Fast Facts About Sex

Having unprotected sex, even once, can lead to serious consequences now and in the future. Any sexual activity (intercourse, anal sex, skin-to-skin contact) can put you at risk for developing a sexually transmitted disease (STD). STD's include Chlamydia, gonorrhea, herpes simplex virus (HSV), syphilis, genital warts (HPV), hepatitis, trichomoniasis, and HIV/AIDS. Besides being a nuisance, these diseases may lead to chronic illness, loss of future fertility, and even death. The most important thing to remember is that many STDs do not have symptoms but can still be transmitted to others. The only way to be completely protected against an STD (or an unintended pregnancy) is not to have sex. If you have had unsafe sex, the only way to know if you have contracted an STD is to be tested. You should definitely be tested if you are experiencing any of the following symptoms: 

  • Abnormal discharge from the vagina or penis. 
  • Pain with urination. 
  • Burning or itching in the genital area. 
  • Blisters, bumps, or sores in the genital area. 
  • Pain in the pelvic area, fever, chills. 
  • Vaginal bleeding that is not a menstrual period. 
  • Pain with intercourse. 
  • If you have had unprotected sex, get tested and change your ways! Contact your family physician or the City Health Department at 330-743-3333 ext 255 to arrange an appointment for an STD test.
     

If you test positive for an STD, your partner will also need treatment. Remember, he or she can also have the disease even without symptoms. Without treatment, it will continue to be passed back and forth. Talking to your partner is the first step to safer sex. It is important to know if he or she, or any of their past partners, has ever had an STD.

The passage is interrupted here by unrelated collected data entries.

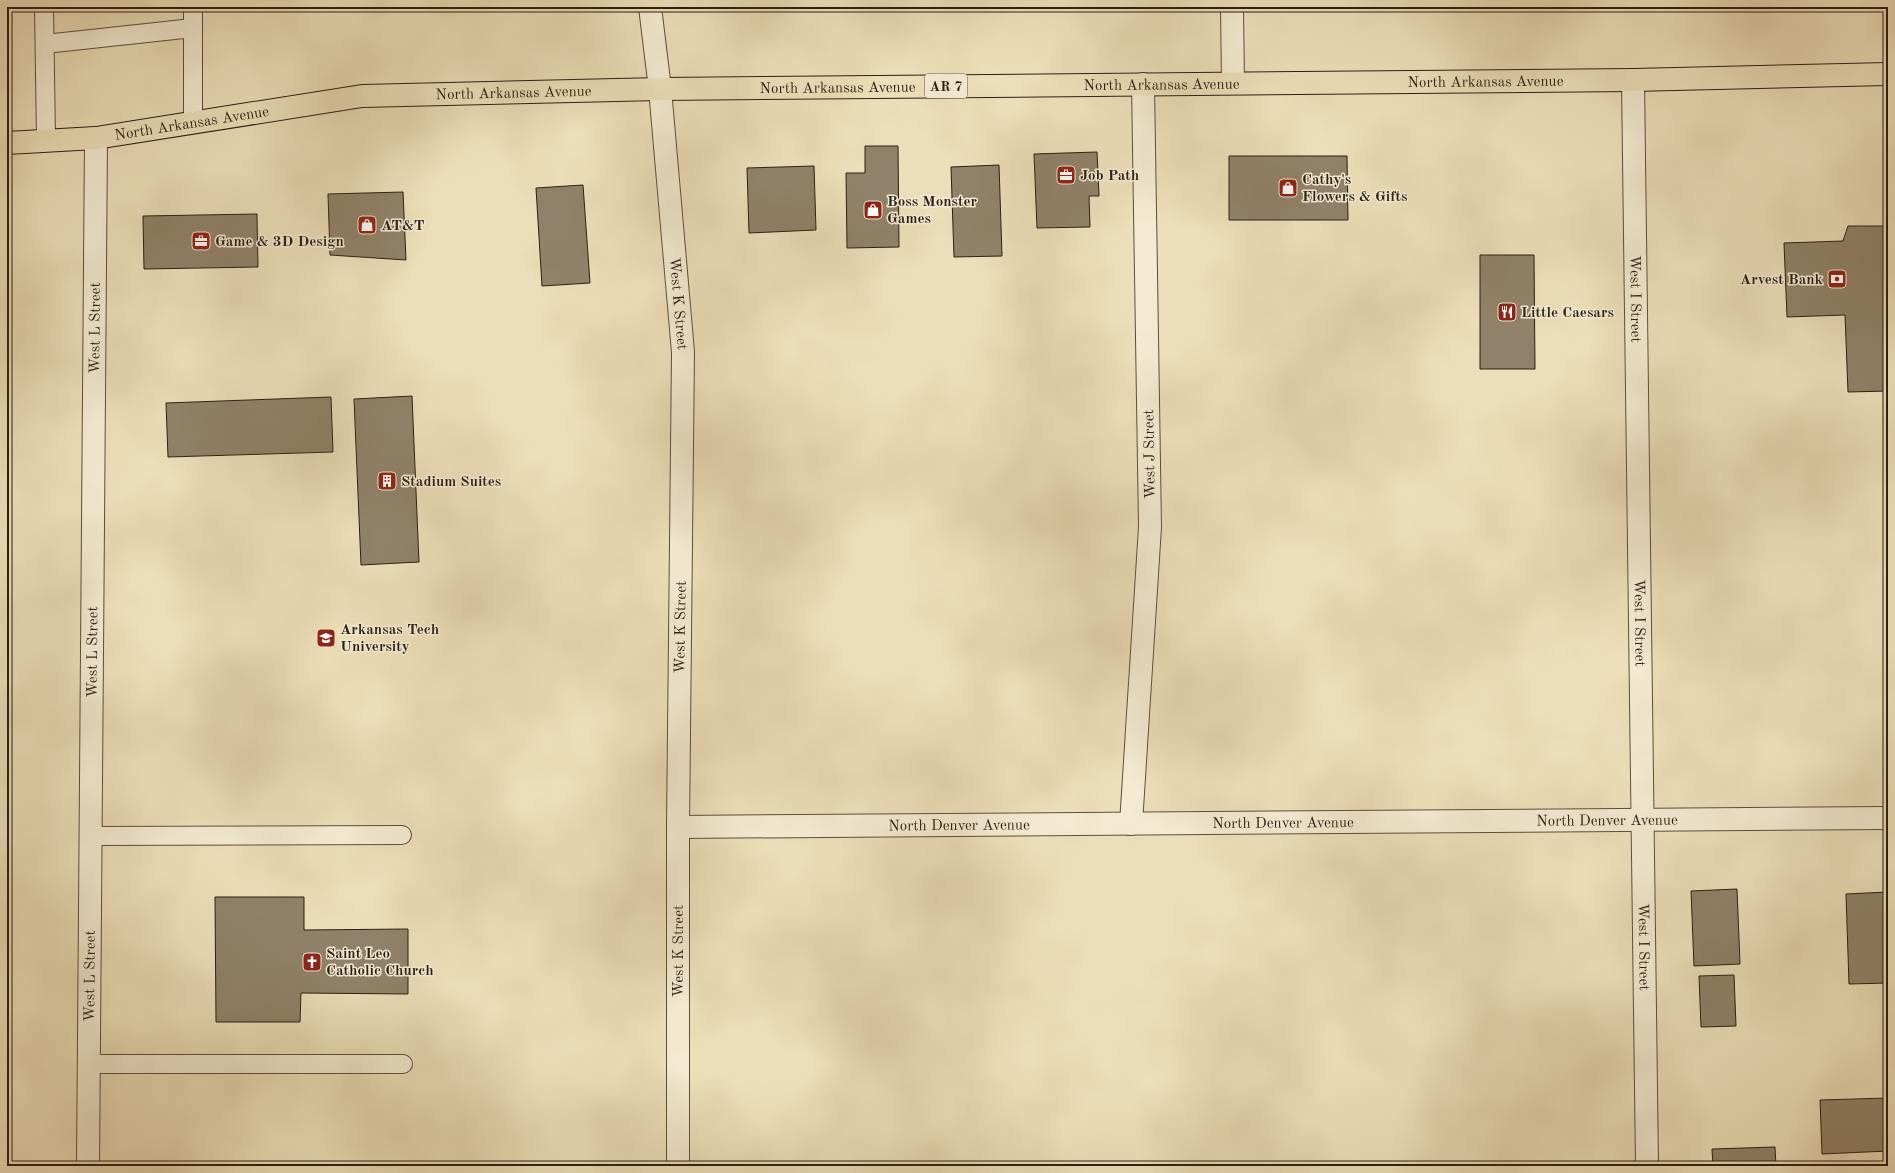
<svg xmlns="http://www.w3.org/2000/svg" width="1895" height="1173" viewBox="0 0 1895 1173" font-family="'Old Standard TT',serif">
	<rect width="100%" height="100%" fill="#ecdeb8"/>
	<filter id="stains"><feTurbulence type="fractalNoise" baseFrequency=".005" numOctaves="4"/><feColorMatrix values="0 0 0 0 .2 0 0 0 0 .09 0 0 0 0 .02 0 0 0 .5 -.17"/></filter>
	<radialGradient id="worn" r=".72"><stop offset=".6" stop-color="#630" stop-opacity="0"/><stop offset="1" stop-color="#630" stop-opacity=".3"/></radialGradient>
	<g fill="#90826a" stroke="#2c1e15">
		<path d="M865,146H898L899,247L847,248L846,173H865Z"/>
		<path d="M1097,152L1099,196H1089L1090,227L1037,228L1034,154Z"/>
		<path d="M1229,156H1347L1348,220H1229Z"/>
		<path d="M999,165L1002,256L954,257L951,167Z"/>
		<path d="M814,166L816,230L749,233L747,168Z"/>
		<path d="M583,185L590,283L542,286L536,188Z"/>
		<path d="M403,192L406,260L330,255L328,194Z"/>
		<path d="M257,214L258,267L144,269L143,216Z"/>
		<path d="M1848,226H1888V391L1848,392L1845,315L1787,317L1784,243L1843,241Z"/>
		<path d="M1480,255H1534L1535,369H1480Z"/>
		<path d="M412,396L419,562L361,565L354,399Z"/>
		<path d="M331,397L333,452L168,457L166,403Z"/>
		<path d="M1737,889L1740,964L1694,966L1691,891Z"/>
		<path d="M1888,892V983L1849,984L1846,894Z"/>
		<path d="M215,897H304V930L408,929V994L301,993L300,1022H216Z"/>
		<path d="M1734,975L1736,1026L1701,1027L1699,976Z"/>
		<path d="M1888,1098V1151L1822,1154L1820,1100Z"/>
		<path d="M1775,1147L1776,1166H1713L1712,1149Z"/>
	</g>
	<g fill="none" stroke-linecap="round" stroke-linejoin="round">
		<g stroke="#5c4e3e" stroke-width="20">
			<g id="service">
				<path d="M44,7L46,140"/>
				<path d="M193,7V123"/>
				<path d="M45,44L193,28"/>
				<path d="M91,836L402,835"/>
				<path d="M89,1064H403"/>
			</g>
		</g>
		<g stroke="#5c4e3e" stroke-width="24">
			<g id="minor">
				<path id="s1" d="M650,7L660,89L683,352L678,827V1166"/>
				<path d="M1232,7L1233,83"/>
				<path id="s2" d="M1633,80L1647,1166"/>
				<path d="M1131,824L1150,527L1143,84"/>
				<path id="s3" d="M678,827L1888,818"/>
				<path id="s4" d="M88,1166L96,138"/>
			</g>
		</g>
		<g stroke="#2c1e15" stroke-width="24">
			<g id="trunk">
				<path id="s5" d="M7,143L96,138L362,96L660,89L1633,80L1888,74"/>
			</g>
		</g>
		<use href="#service" stroke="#f3ead1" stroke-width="18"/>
		<use href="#minor" stroke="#f3ead1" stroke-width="22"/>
		<use href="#trunk" stroke="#ecdeb8" stroke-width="22"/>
	</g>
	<defs>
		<g id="office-square" transform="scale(1)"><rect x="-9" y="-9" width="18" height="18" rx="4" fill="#8f2418" stroke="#f3ead1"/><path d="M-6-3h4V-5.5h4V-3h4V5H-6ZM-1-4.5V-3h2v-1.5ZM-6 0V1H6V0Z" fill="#fff"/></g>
		<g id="shop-square" transform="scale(1)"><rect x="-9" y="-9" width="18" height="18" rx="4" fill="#8f2418" stroke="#f3ead1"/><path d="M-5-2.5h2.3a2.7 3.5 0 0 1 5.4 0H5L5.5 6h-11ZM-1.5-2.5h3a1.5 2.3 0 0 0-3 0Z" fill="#fff"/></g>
		<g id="bank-square" transform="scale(1)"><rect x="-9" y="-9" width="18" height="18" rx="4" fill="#8f2418" stroke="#f3ead1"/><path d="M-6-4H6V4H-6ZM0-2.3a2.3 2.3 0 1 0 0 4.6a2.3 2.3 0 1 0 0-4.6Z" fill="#fff"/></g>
		<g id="restaurant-square" transform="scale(1)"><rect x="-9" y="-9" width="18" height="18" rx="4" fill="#8f2418" stroke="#f3ead1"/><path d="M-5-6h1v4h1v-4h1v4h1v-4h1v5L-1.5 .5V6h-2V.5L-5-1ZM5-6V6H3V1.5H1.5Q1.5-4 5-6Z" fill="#fff"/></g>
		<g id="building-square" transform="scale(1)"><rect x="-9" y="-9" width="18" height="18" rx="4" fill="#8f2418" stroke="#f3ead1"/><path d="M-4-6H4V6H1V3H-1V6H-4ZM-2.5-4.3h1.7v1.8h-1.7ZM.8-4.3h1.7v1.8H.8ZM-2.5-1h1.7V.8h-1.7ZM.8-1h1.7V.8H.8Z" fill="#fff"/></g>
		<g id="university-square" transform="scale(1)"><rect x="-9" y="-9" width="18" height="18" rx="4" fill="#8f2418" stroke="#f3ead1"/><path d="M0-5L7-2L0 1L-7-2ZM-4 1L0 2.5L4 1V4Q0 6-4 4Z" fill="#fff"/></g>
		<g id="church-square" transform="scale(1)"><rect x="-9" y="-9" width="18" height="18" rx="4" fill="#8f2418" stroke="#f3ead1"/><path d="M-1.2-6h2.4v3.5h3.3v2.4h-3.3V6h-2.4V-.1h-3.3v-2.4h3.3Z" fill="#fff"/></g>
	</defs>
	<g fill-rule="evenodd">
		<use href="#office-square" x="1066" y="175"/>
		<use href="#shop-square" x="1288" y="188"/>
		<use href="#shop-square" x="873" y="210"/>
		<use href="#shop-square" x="367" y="225"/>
		<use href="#office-square" x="201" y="241"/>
		<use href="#bank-square" x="1837" y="279"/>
		<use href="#restaurant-square" x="1507" y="312"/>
		<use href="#building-square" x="387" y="481"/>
		<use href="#university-square" x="326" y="638"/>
		<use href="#church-square" x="312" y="962"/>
	</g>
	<g text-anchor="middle" stroke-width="3" stroke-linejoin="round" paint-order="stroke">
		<rect fill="#f3ead1" stroke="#685b4d" stroke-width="1" x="925" y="74" width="42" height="24" rx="3"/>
		<g font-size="14" font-weight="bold" fill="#2c1e15">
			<text x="946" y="91">AR 7</text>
		</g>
		<g font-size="15" fill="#2c1e15" stroke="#f3ead1">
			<text dy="5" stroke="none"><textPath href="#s5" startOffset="1482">North Arkansas Avenue</textPath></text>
			<text dy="5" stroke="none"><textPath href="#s5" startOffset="1158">North Arkansas Avenue</textPath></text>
			<text dy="5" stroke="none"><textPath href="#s5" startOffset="834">North Arkansas Avenue</textPath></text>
			<text dy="5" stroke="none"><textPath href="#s5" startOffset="510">North Arkansas Avenue</textPath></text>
			<text dy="5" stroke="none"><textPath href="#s5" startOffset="186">North Arkansas Avenue</textPath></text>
			<text dy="5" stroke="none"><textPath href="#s2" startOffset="219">West I Street</textPath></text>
			<text dy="5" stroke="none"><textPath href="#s1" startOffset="298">West K Street</textPath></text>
			<text dy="5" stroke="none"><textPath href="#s4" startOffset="838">West L Street</textPath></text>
			<text transform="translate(1149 454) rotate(-91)" y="5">West J Street</text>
			<text dy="5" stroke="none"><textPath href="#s2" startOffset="543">West I Street</textPath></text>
			<text transform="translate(680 627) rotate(-89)" y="5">West K Street</text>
			<text dy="5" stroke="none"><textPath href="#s4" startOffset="514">West L Street</textPath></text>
			<text dy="5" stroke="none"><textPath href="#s3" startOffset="929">North Denver Avenue</textPath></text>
			<text dy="5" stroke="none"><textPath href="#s3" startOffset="605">North Denver Avenue</textPath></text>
			<text dy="5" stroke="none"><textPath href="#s3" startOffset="281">North Denver Avenue</textPath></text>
			<text dy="5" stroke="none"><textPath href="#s2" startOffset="867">West I Street</textPath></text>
			<text transform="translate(678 951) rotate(-90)" y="5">West K Street</text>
			<text dy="5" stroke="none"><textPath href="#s4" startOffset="190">West L Street</textPath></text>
		</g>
		<g font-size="15" font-weight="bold" fill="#2c1e15" stroke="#f3ead1" text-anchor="start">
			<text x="1080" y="180">Job Path</text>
			<text x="1302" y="184">Cathy's<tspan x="1302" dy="17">Flowers &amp; Gifts</tspan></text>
			<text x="887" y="206">Boss Monster<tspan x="887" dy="17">Games</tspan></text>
			<text x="381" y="230">AT&amp;T</text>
			<text x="215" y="246">Game &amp; 3D Design</text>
			<text x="1823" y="284" text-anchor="end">Arvest Bank</text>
			<text x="1521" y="317">Little Caesars</text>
			<text x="401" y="486">Stadium Suites</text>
			<text x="340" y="634">Arkansas Tech<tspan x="340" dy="17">University</tspan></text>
			<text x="326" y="958">Saint Leo<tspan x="326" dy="17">Catholic Church</tspan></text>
		</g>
	</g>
	<rect width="1895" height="1173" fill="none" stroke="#ecdeb8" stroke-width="24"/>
	<rect x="8" y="8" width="1879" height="1157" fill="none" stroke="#2c1e15" stroke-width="2"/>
	<rect x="12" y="12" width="1871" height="1149" fill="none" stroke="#2c1e15"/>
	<rect width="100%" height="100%" filter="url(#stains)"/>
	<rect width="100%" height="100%" fill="url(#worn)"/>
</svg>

CDC Sexually Transmitted Disease Hotline: 1-800-227-8922

Source:
Brown, K.M. (2000). Management Guidelines for Women's Health Nurse Practitioners.
Philadelphia: F.A. Davis Company.

Did you know?

  • There is no time in a woman's menstrual cycle when she is 100 percent safe from getting pregnant. While there are days when it less likely, there is never a time when it is impossible. Stress, exercise, diet, alcohol and drug use, and certain medical conditions can cause cycles to become irregular making it even more difficult to differentiate fertile from less fertile days.
     
  • It is possible to get pregnant even when using birth control. Pregnancy is possible with all methods of contraception. However, using birth control correctly and consistently every time will decrease the possibility of an unintended pregnancy. Many birth control pills contain low doses of the hormones that help prevent pregnancy. Missing taking just one pill or taking it just a few hours late can decrease the amount of medication in your body enough to make pregnancy possible. Similarly, not knowing the correct way to use a condom can make you just as vulnerable. Using two methods at once (i.e. birth control pill + condom or condom + spermicide) dramatically lowers the risk of unintended pregnancy.
     
  • The most unsafe sex often occurs when you have used alcohol or drugs. Alcohol and drugs can decrease your inhibitions and your ability to make good decisions. Don't put yourself in situations you might regret later. If you're going to drink, attend parties with a friend who knows your feelings and who will be sober through the evening. This person can help you make decisions should your ability become clouded.